Maintenance, licence et coût de mise à jour
Le dépôt n'est pas archivé et le dernier push date du 17 août 2026. Le rythme des mises à jour documentées dans le README est soutenu : PDF via MinerU en octobre 2025, support NCBI et RNAcentral en décembre 2025, refonte ray et backends rocksdb/kuzudb/vllm le même mois, métriques de graphe fin décembre 2025, synthèse de benchmarks éducatifs en janvier 2026, entrée HuggingFace Datasets en février 2026. Deux versions sont listées : v0.1.0.post20250930 (30 septembre 2025) et 20250422 (22 avril 2025). Cette cadence signifie que les interfaces de configuration bougent, et qu'un pipeline écrit contre une version antérieure peut demander des ajustements lors d'une montée de version. Le paquet est publié sous Apache-2.0, ce qui autorise l'usage commercial et la modification, avec les obligations habituelles de conservation de la notice de licence et d'état des modifications. Le matériel fourni ne précise pas la licence des corpus d'entrée ni celle des modèles utilisés pour la génération : ce sont deux points à vérifier séparément, car ils ne relèvent pas de la licence du framework. Rien dans le README ne permet d'estimer un coût de calcul par document, et je ne peux pas en avancer un.
Conclusion éditoriale
GraphGen convient aux équipes qui disposent déjà d'un corpus textuel dense et vérifiable, et qui acceptent de payer la construction du graphe avant de voir une seule paire QA. Il ne convient pas à qui cherche un générateur de données immédiat à partir d'une poignée de PDF, ni à qui n'a pas de quoi faire tourner un LLM local ou distant à l'échelle du corpus.

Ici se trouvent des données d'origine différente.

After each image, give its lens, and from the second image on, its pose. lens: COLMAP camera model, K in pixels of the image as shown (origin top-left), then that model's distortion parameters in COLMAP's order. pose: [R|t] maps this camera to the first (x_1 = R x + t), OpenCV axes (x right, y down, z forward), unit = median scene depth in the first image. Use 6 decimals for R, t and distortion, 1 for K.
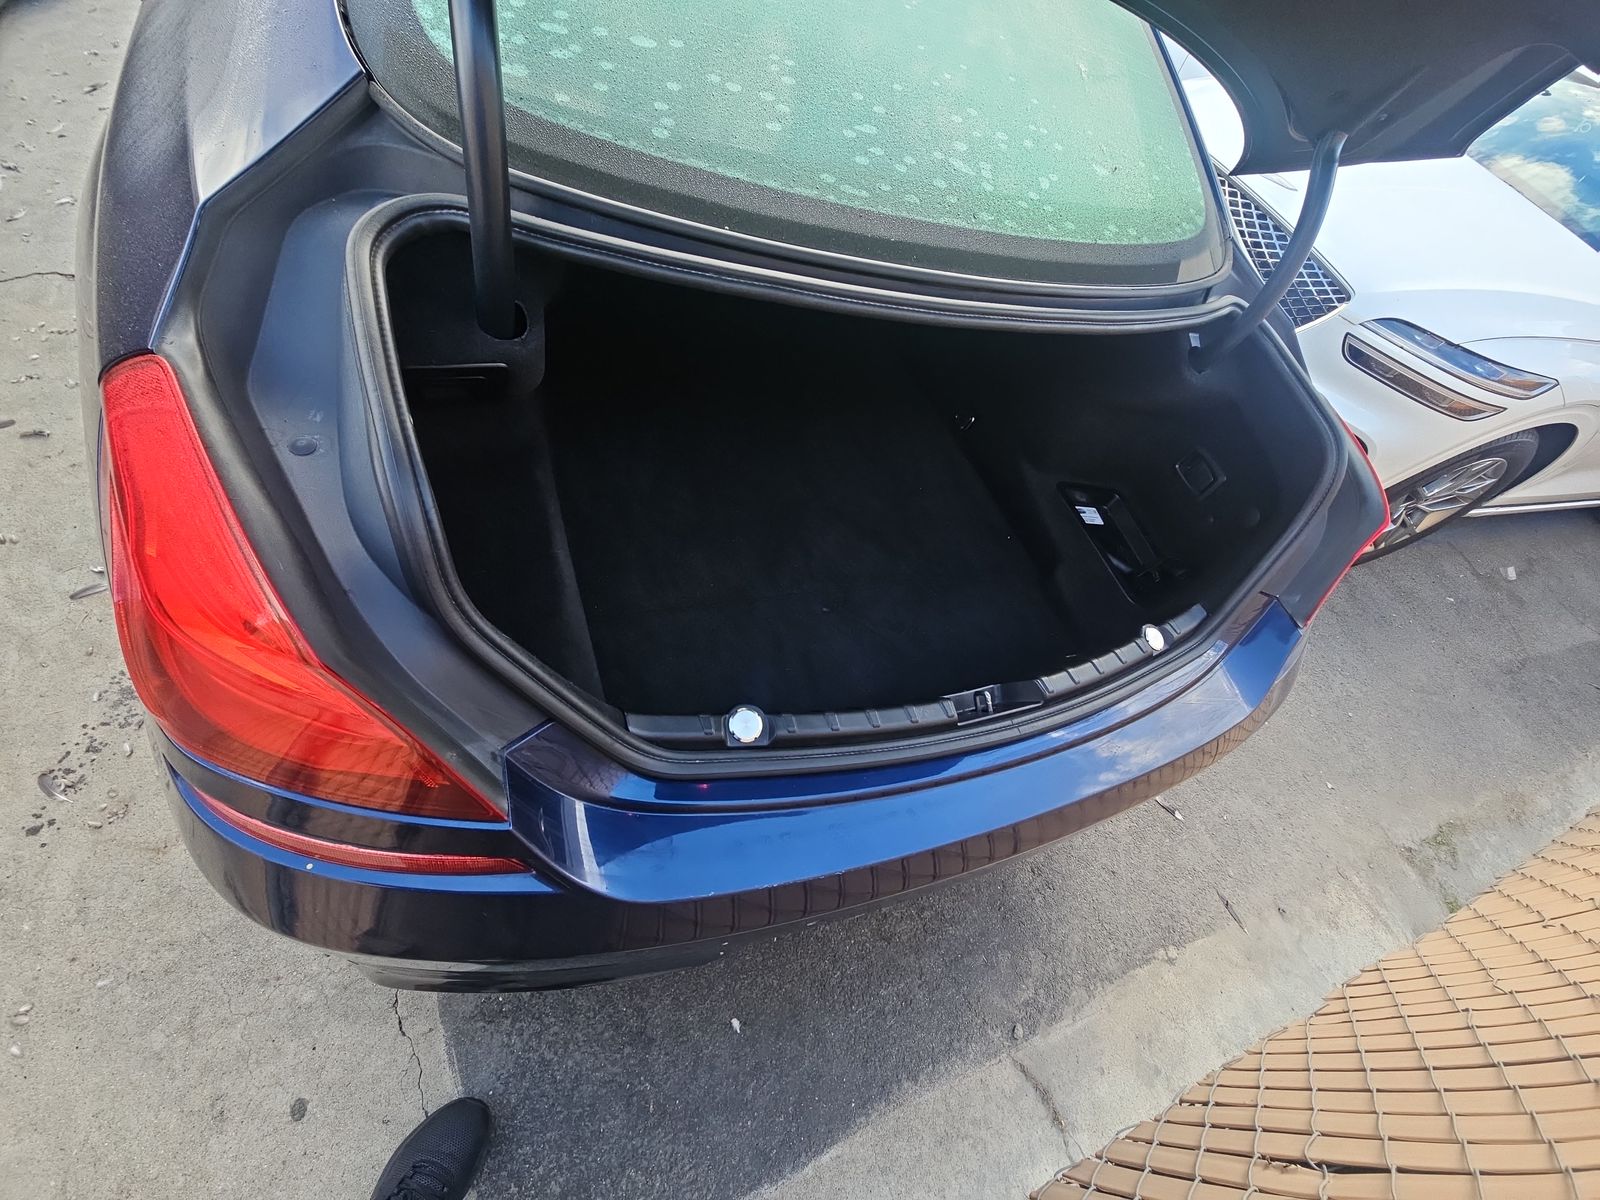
lens RADIAL K [[639.7, 0, 807.9], [0, 639.7, 595.8], [0, 0, 1]] dist [0.012471, -0.010351]
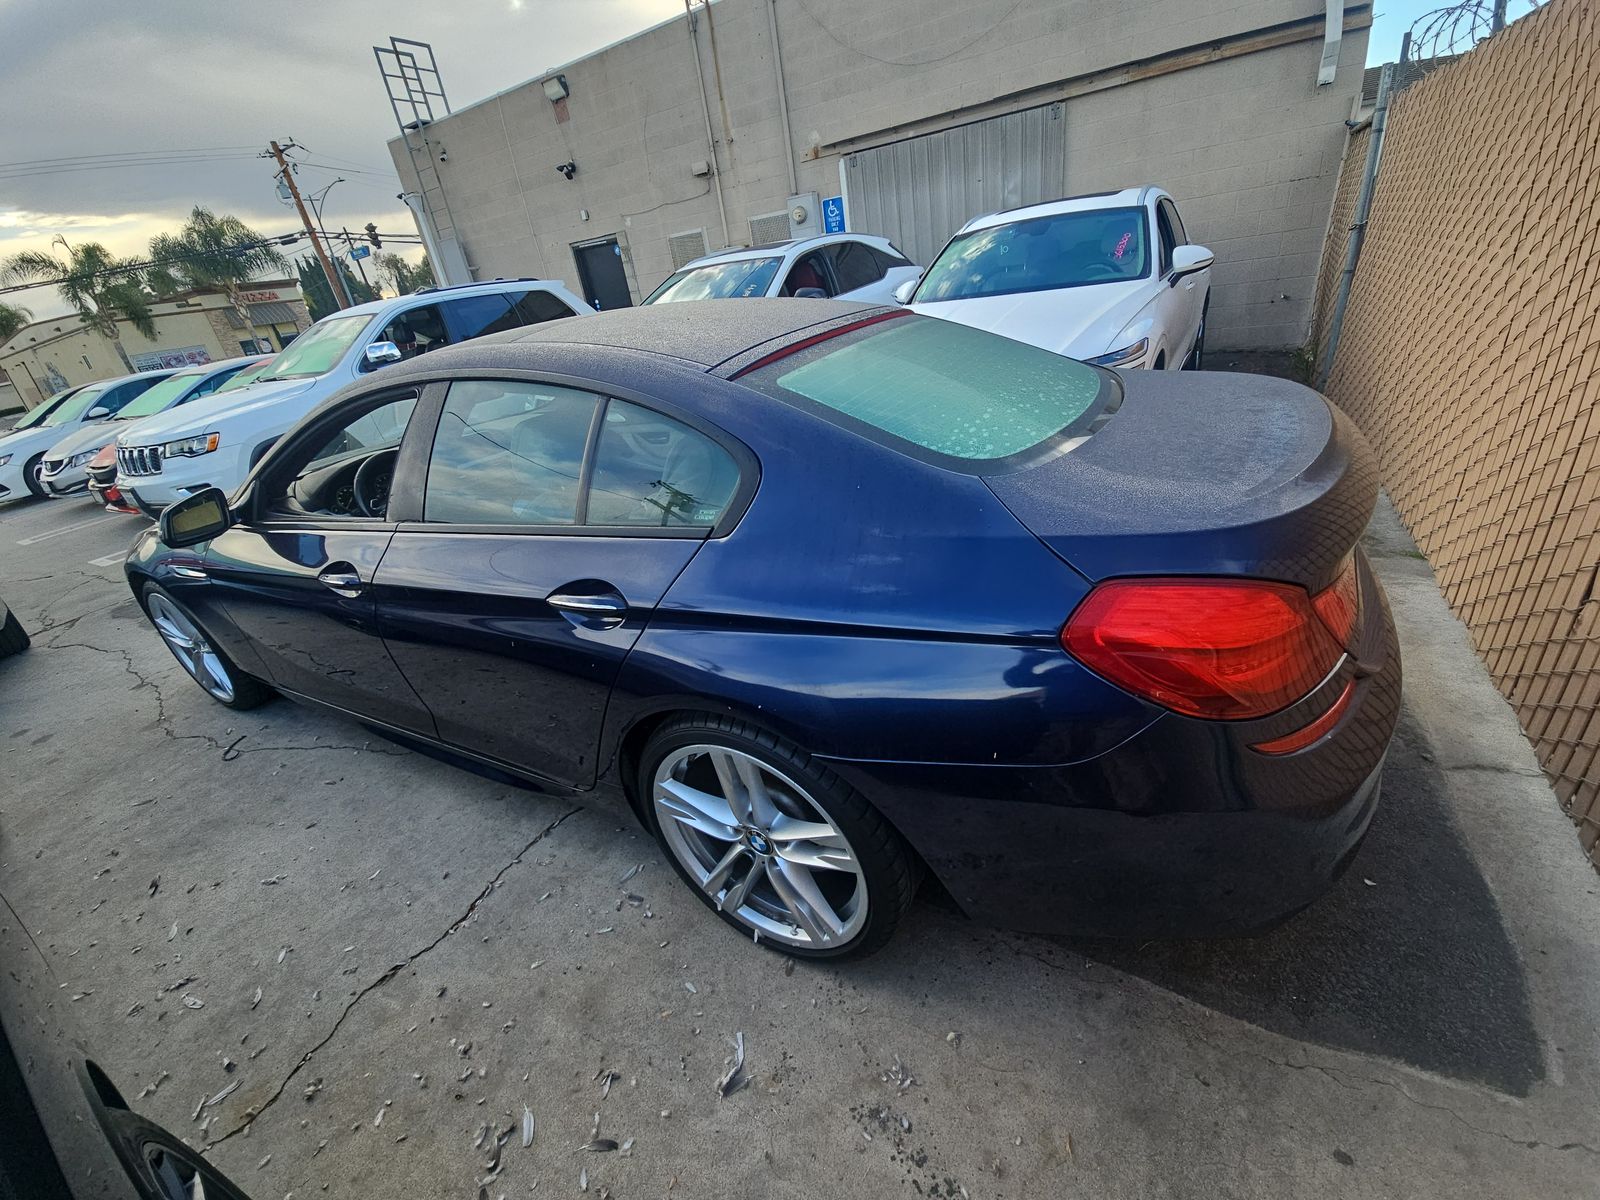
lens RADIAL K [[639.7, 0, 807.9], [0, 639.7, 595.8], [0, 0, 1]] dist [0.012471, -0.010351]
pose [[0.673637, -0.629111, 0.387857, -1.055122], [0.733779, 0.631956, -0.249398, -0.212419], [-0.088209, 0.452605, 0.887337, -0.319062]]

Avant d'adopter, vérifier deux choses concrètes : le format d'entrée accepté (texte brut, PDF via MinerU, ou HuggingFace Datasets depuis le 4 février 2026) et le backend d'inférence configuré, car le dépôt mentionne vllm, SGLang, HuggingFace Transformers, Ollama et un client HTTP générique, et le coût de génération change du tout au tout selon celui qui est retenu.